Entries shown below:

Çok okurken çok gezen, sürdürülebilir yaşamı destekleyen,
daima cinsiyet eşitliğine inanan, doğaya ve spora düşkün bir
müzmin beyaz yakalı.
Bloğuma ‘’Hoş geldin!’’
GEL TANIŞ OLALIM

End of Entries shown.
Entries shown below:

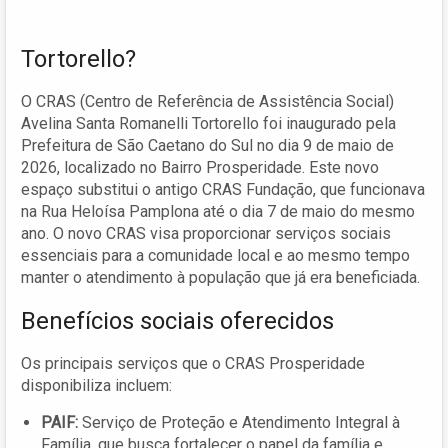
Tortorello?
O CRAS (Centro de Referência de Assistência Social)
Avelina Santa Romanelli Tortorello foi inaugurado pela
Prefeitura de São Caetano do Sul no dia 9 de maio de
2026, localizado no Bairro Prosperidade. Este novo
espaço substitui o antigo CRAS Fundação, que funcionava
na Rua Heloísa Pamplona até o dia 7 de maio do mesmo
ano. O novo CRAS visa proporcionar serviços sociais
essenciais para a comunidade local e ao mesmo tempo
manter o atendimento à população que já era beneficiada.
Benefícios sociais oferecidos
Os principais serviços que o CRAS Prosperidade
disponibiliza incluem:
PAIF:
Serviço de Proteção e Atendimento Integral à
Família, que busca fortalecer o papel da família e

End of Entries shown.
Entries shown below:

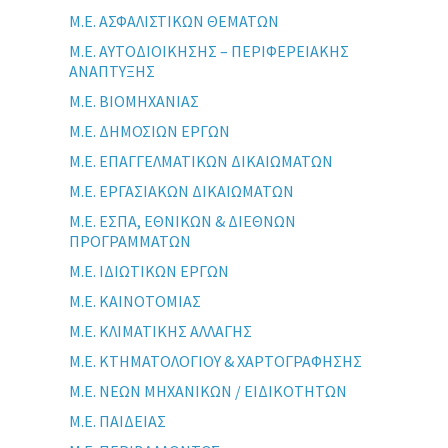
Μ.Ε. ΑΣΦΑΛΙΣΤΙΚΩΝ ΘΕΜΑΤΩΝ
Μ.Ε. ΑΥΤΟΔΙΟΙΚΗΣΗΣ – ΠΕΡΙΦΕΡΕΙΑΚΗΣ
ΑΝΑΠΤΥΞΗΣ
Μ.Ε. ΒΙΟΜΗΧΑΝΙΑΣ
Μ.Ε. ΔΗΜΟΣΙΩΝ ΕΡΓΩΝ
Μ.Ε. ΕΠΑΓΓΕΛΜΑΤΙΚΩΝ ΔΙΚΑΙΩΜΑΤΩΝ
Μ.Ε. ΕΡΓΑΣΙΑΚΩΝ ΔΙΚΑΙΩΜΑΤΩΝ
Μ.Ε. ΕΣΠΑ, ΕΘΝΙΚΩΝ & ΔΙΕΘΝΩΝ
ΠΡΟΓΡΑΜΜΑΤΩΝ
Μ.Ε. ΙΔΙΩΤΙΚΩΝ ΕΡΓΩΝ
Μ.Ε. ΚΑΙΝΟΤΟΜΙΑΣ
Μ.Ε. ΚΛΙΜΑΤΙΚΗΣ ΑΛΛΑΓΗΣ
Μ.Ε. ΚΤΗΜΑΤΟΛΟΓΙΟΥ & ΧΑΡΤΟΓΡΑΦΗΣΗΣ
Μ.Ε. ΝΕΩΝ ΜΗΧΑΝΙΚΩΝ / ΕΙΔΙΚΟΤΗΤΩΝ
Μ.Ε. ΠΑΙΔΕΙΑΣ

End of Entries shown.

▸ What this task involves: Wherever the line holding "essenciais para a" falls in the entries above, copy exactly from it through the line holding "Família, que busca", inclusive, and add nothing.

▸ Output of the task:
essenciais para a comunidade local e ao mesmo tempo
manter o atendimento à população que já era beneficiada.
Benefícios sociais oferecidos
Os principais serviços que o CRAS Prosperidade
disponibiliza incluem:
PAIF:
Serviço de Proteção e Atendimento Integral à
Família, que busca fortalecer o papel da família e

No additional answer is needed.